- What you need to do
- A) In the pressure and flow rate plotting code, what color and marker mark the anomaly points?
- B) According to the pressure and flow rate plotting code, why are two scatter plots drawn side by side? Answer in one to three sentences.
- C) From the pressure and flow rate plotting code, extract the passage from "ax1.set_title('Ground Truth: Actual" to "ax2.set_xlabel('Pressure (PSI)')".

- Supplied text
* * *
Scatter plot showing normal data (blue) and detected anomalies (red).

In [None]:
# =============================================================================
# Scatter Plot: Pressure vs. Flow Rate
# =============================================================================

fig, axes = plt.subplots(1, 2, figsize=(16, 6))

# Plot 1: Ground truth (what we know)
ax1 = axes[0]
normal_mask = labels == 1
anomaly_mask = labels == -1

ax1.scatter(X[normal_mask, 0], X[normal_mask, 1], c='steelblue', s=10, alpha=0.5, label='Normal')
ax1.scatter(X[anomaly_mask, 0], X[anomaly_mask, 1], c='red', s=30, alpha=0.8, label='Actual Anomaly', marker='x')
ax1.set_xlabel('Pressure (PSI)')
ax1.set_ylabel('Flow Rate (LPM)')
ax1.set_title('Ground Truth: Actual Anomalies')
ax1.legend()
ax1.grid(True, alpha=0.3)

# Plot 2: Model predictions (what the model sees)
ax2 = axes[1]
pred_normal = predictions == 1
pred_anomaly = predictions == -1

ax2.scatter(X[pred_normal, 0], X[pred_normal, 1], c='steelblue', s=10, alpha=0.5, label='Predicted Normal')
ax2.scatter(X[pred_anomaly, 0], X[pred_anomaly, 1], c='red', s=30, alpha=0.8, label='Predicted Anomaly', marker='x')
ax2.set_xlabel('Pressure (PSI)')
ax2.set_ylabel('Flow Rate (LPM)')
ax2.set_title('Model Predictions: Detected Anomalies')
ax2.legend()
ax2.grid(True, alpha=0.3)

plt.tight_layout()
plt.show()

print("Left plot: where we actually put anomalies")
print("Right plot: where the model thinks anomalies are")
print("Compare the two — how well does the model match reality?")

In [None]:
# =============================================================================
# Anomaly Score Distribution
# =============================================================================

fig, ax = plt.subplots(figsize=(10, 5))
* * *
- Recorded data
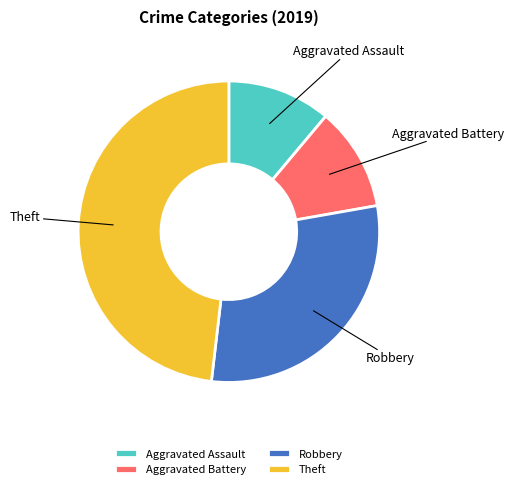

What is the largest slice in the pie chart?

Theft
* * *
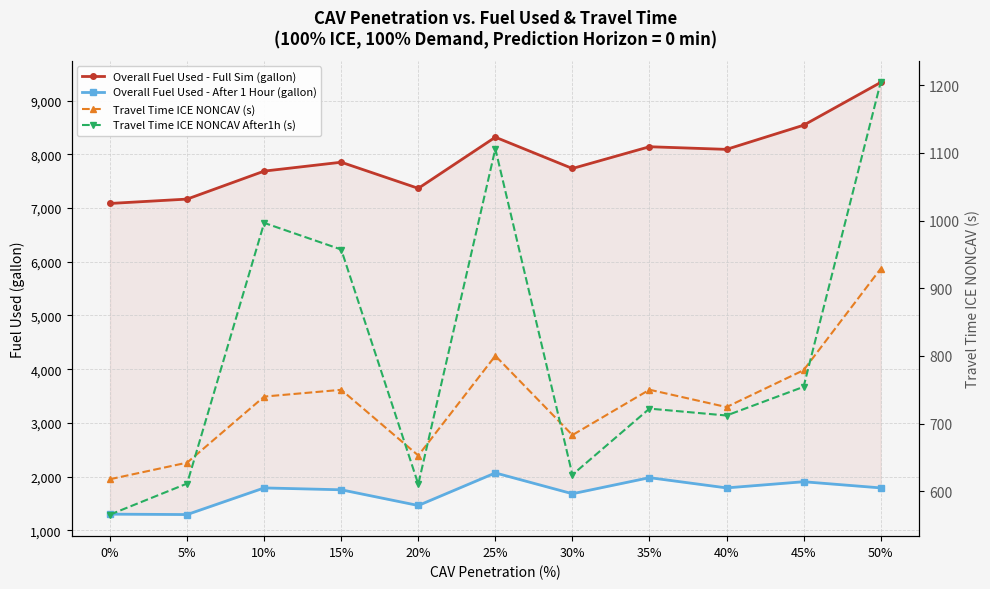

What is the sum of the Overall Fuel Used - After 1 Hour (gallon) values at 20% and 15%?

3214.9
* * *
- Task responses
- A) Red, with an "x" marker.

- B) The left plot shows the ground truth, meaning where the anomalies were actually placed. The right plot shows where the model thinks the anomalies are. Putting them side by side lets you compare the two and see how well the model matches reality.

- C)
ax1.set_title('Ground Truth: Actual Anomalies')
ax1.legend()
ax1.grid(True, alpha=0.3)

# Plot 2: Model predictions (what the model sees)
ax2 = axes[1]
pred_normal = predictions == 1
pred_anomaly = predictions == -1

ax2.scatter(X[pred_normal, 0], X[pred_normal, 1], c='steelblue', s=10, alpha=0.5, label='Predicted Normal')
ax2.scatter(X[pred_anomaly, 0], X[pred_anomaly, 1], c='red', s=30, alpha=0.8, label='Predicted Anomaly', marker='x')
ax2.set_xlabel('Pressure (PSI)')